+++ EXTRACT PROVIDED

# The addiction of HT/FT life



## Fosse (Jan 5, 2007)

The question was asked on another thread about HT and what is used. I wanted to share a video of my younger lab running an informal trial. This should give those that do not run in HT/FT an idea of what you are missing out on. They are alot of fun to help add excitement to your dog in the off season. Look into one in your area. Click on the link and check it out. I do also have a few videos of her running in junior HT to obtain her JH title last summer that you can check out. Enjoy and get involved if you can!


----------



## taddy1340 (Dec 10, 2004)

Fosse,

Thanks for sharing. I've never run a HT or FT...attended one HT. It's my understanding for JH, the dog is allowed on a leash, correct? After JH, what kind of manners are tolerated at the line? It seemed to me in the video link above, she stayed by your side, but was moving quite a bit and wasn't too steady. Is that allowed at SH/MH or in FT?

Not trying to pick at you or your dog, but just trying to understand. When I train, if my dog would moved that much, I'd deny the retrieve.

I do know for some younger dogs, some trainers don't mind that behavior to help foster desire. But at what point is it no longer tolerated?

Again, thanks for sharing. I love any videos of dogs!

Mike


----------



## BROWNDOG (Nov 2, 2004)

That setup looks familiar 8)


----------



## BROWNDOG (Nov 2, 2004)

> Not trying to pick at you or your dog, but just trying to understand. When I train, if my dog would moved that much, I'd deny the retrieve.


Burt and Rose were running an informal FT derby( you can't restrain your dog in Derby) I hapened to be judging that day and I did not mark him down at all for line manners, he did the right thing by REhealing her after his number was called, in a sence correcting her for creeping. I'm sure that if it had been a training situation and she had crept like that she would have gotten either a stick or collar correction, or both. but alot of these dogs act entirely different at a trial or a test, and the ones that do get "higher" you have to watch how often you run them on the weekends, they seem to figure out where they are at pretty quik.

Rose seems to a have alot of desire, they are a ton of fun to run but you have to keep your standards at the highest level.

The dog that happend to win that day had terrible line manners, and most likely would not have made it to the last series of a liscened trial because of his creeping and bad bird handling, but on that day he was the best dog we had running.

Burt had a nice trial going but in the last series Rose either went back to an old fall or switched ( can't remember) and Burt had to handle. They have come along way since I saw them together last JUNE. Rose is a nice dog. And I know Burt has worked his butt off with her.

Burt Where were you last Sunday?

++++++

CHALLENGE: Please print the passage of the hunt test forum thread starting with "# The addiction" and going on through "if you can!", word for word.

+++ LISTED RECORDS

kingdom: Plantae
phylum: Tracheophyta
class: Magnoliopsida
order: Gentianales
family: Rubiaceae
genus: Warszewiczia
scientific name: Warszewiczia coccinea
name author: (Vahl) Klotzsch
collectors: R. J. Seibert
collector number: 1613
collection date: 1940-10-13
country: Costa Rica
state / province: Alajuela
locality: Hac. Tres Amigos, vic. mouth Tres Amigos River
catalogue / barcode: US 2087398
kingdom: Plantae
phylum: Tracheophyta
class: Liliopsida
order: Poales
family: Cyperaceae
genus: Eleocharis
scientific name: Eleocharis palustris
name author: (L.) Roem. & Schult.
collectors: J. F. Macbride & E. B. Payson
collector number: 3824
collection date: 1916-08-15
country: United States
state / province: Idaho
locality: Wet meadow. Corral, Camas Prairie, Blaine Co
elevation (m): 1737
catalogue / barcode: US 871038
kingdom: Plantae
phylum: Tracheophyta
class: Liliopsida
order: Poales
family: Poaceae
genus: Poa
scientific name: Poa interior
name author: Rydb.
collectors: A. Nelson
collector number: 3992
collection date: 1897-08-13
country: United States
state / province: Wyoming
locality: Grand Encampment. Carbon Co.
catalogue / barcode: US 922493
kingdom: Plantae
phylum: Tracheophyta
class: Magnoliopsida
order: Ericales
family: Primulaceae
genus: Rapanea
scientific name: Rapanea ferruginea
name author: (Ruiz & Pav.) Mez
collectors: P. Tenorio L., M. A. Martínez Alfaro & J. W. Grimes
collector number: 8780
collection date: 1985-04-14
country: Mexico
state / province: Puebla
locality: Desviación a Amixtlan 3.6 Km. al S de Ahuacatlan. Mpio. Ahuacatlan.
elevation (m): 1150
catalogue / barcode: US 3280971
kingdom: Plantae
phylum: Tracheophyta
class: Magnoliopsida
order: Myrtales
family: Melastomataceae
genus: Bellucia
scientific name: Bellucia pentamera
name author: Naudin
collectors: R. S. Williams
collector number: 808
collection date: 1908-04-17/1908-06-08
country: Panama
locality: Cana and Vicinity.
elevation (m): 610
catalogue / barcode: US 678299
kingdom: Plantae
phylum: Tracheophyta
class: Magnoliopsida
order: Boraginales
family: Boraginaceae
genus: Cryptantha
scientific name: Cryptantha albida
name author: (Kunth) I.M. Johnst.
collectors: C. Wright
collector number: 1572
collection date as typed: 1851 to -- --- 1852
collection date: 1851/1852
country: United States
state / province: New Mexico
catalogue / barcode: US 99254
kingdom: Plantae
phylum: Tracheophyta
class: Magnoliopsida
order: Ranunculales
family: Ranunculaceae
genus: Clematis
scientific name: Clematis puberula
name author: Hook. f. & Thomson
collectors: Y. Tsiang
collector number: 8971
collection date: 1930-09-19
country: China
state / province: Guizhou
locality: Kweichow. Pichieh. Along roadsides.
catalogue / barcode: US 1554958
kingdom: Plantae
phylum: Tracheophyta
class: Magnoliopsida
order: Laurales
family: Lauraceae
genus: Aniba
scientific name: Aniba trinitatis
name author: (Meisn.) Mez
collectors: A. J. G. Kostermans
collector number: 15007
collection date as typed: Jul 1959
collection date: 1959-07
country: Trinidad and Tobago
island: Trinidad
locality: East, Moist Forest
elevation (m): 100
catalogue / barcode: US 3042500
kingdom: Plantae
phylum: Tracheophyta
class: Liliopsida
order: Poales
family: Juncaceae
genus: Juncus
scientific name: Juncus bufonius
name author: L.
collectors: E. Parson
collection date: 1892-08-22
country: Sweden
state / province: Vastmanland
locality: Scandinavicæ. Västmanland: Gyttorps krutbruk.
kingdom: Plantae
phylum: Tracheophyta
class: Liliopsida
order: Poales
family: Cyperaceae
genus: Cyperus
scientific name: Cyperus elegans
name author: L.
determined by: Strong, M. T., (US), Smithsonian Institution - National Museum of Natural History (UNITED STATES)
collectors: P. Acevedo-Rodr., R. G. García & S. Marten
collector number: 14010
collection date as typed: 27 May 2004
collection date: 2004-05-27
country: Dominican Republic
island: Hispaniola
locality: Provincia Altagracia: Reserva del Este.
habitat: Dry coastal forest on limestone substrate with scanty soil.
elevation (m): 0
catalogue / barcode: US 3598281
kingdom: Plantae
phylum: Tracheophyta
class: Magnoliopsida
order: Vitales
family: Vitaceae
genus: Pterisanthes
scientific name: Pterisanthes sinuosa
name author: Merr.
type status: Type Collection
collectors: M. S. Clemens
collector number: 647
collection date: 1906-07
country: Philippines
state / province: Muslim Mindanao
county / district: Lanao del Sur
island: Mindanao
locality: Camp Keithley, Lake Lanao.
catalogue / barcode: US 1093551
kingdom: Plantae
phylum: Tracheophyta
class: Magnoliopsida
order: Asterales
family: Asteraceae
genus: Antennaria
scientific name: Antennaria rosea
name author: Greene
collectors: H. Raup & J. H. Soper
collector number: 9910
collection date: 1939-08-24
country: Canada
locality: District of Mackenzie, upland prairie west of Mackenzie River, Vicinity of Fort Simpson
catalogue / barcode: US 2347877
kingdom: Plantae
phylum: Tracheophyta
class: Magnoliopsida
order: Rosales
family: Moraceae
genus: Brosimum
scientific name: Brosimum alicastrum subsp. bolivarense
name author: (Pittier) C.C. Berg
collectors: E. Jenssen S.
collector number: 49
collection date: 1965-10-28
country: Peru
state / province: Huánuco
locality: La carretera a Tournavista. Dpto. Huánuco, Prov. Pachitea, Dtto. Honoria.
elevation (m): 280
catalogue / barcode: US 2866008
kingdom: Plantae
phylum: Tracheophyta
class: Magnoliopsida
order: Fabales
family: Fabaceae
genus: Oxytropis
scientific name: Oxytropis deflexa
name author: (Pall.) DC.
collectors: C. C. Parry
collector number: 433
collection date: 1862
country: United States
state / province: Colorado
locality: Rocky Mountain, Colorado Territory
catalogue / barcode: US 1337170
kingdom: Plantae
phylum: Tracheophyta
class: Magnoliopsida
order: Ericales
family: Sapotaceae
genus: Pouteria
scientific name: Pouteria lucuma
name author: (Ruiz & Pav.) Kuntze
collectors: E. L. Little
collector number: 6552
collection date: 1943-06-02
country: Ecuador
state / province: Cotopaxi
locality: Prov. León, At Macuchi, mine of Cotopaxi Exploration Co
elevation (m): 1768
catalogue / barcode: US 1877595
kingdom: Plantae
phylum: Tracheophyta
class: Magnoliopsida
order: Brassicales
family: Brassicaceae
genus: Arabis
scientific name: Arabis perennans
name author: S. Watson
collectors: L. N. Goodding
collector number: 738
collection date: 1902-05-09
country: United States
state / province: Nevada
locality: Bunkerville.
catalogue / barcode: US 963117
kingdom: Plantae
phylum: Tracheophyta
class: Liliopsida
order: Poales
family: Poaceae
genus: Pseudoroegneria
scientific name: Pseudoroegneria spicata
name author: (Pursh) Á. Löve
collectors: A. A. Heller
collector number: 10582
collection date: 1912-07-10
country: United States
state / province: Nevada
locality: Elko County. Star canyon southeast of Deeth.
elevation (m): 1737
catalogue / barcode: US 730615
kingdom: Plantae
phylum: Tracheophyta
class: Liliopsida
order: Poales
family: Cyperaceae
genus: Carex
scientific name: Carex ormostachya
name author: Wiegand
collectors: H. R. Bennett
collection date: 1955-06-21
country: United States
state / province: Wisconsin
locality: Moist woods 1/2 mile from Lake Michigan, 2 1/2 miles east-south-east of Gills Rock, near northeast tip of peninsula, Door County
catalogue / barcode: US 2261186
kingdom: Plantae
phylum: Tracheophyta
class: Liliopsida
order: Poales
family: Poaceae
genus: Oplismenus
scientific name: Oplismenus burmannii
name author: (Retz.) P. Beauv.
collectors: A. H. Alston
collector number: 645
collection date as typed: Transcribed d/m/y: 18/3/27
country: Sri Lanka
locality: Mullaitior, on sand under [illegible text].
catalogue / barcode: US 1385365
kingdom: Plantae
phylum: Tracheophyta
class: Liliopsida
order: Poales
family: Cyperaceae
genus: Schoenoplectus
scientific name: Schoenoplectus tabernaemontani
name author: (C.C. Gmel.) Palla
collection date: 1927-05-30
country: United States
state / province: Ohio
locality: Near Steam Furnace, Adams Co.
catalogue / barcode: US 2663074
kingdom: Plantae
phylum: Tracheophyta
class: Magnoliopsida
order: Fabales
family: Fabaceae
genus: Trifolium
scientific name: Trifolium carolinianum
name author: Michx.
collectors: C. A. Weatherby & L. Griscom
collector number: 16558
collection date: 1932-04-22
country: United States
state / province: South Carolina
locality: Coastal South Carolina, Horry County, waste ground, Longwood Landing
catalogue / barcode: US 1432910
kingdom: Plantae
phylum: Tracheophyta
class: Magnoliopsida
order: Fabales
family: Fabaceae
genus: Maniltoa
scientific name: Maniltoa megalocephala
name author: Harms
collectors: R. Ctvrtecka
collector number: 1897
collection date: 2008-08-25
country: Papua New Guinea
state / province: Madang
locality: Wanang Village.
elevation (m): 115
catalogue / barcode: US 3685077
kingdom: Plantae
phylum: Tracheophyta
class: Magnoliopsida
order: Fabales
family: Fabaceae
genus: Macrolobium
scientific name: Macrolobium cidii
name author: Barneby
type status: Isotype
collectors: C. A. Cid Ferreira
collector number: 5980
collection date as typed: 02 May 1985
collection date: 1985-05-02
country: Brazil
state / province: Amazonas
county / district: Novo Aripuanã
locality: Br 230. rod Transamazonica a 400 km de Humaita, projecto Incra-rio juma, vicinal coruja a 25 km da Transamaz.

++++++

SOLVED EXERCISE:
# The addiction of HT/FT life



## Fosse (Jan 5, 2007)

The question was asked on another thread about HT and what is used. I wanted to share a video of my younger lab running an informal trial. This should give those that do not run in HT/FT an idea of what you are missing out on. They are alot of fun to help add excitement to your dog in the off season. Look into one in your area. Click on the link and check it out. I do also have a few videos of her running in junior HT to obtain her JH title last summer that you can check out. Enjoy and get involved if you can!